The idea was that players who can say they are worthy of wearing the famous yellow shirt can command higher fees on the transfer market.

That led me to think of Scheidt. Nothing, I should hasten to add, other than the fact he was rubbish and yet played three times for Brazil, suggests that Scheidt’s call up was underhand or questionable in any way.

But it wouldn’t be a surprise if we heard more such reports.

As Romario said: “The president of Sport had the courage to go public and prove what we’ve been hearing for a long time: the national team is a cartel.”

Ronaldinho training with Atletico (from Atletico’s official site)

I started writing a story this morning about Ronaldinho Gaucho’s departure from Flamengo that ended up here on Reuters.

But my first musings were this:

   The question for Ronaldinho is where he goes now. Most doors looks closed to him in his homeland because few clubs can afford his salary demands and fans see him more as a disruptive influence than creative one. One poll asked fans of Brazil’s top flight clubs if they’d welcome Ronaldinho in their side. Supporters at all 20 teams said No.

      Gremio and Palmeiras, the two other clubs who tried to sign him from Milan, have rejected any suggestions they might want to sign him. Both teams are still angry at the way he misled them in contract talks last year – Ronaldinho allegedly promised to sign for both clubs before jilting them for Flamengo – and neither could afford him or put up with the associated problems he brings.

Perhaps the most likely destination is one of football’s emerging markets; the Middle East, the former Soviet republics, China or even the United States. In many of those countries, teams pay top dollar and give their top players more freedom.
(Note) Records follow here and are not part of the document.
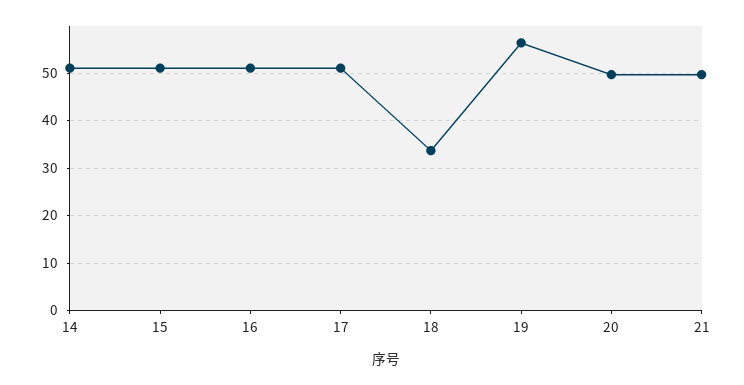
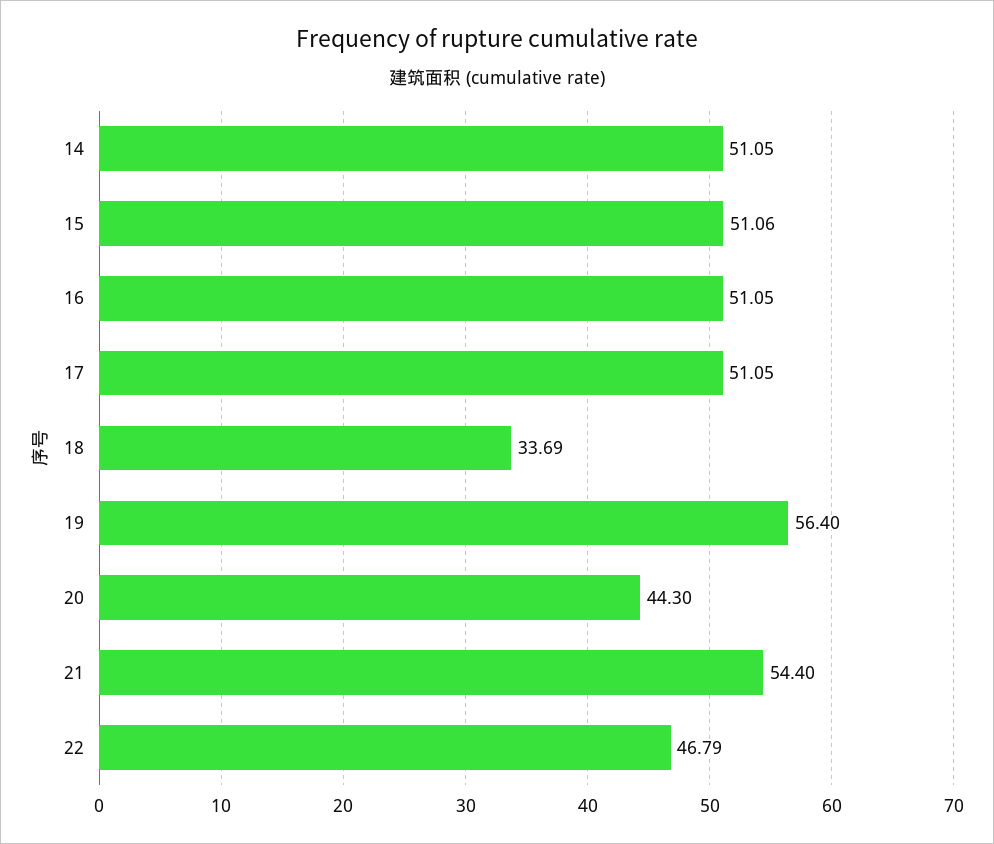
  {
    "14": 51.05,
    "15": 51.06,
    "16": 51.05,
    "17": 51.05,
    "18": 33.69,
    "19": 56.4,
-   "20": 50,
+   "20": 44.3,
-   "21": 50
+   "21": 54.4,
+   "22": 46.79
  }

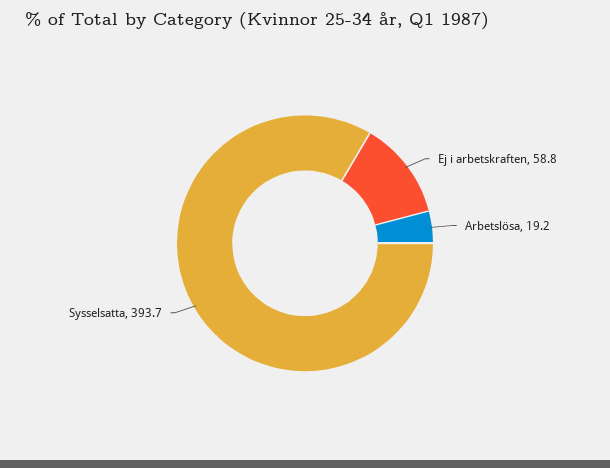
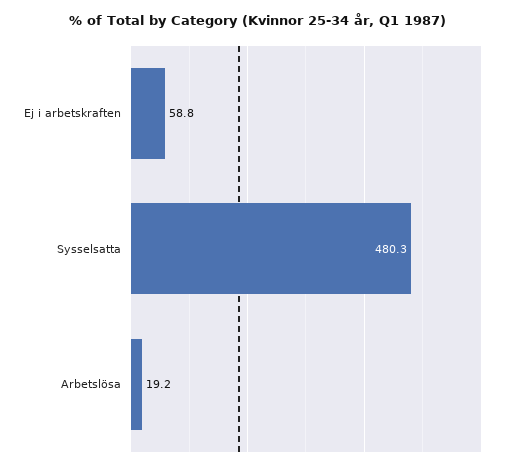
  {
    "Ej i arbetskraften": 58.8,
    "Arbetslösa": 19.2,
-   "Sysselsatta": 393.7
+   "Sysselsatta": 480.3
  }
How wrong I was. Ronaldinho signed for Atletico Mineiro today.

They must be mad. Even though they are getting him on the cheap, he’s unlikely to reproduce anything like the form that made him the world’s best player two years running.

As Tostao said: “Ronaldo didn’t play like he used to because he didn’t want to. It was because he couldn’t. There’s no mystery. That happens with all athletes, some earlier than others.”

Ronaldinho will turn it on in flashes for Atletico. But unless he’s learnt his lesson at Flamengo and starts becoming a lot more professional then he’ll be out of Belo Horizonte by Christmas.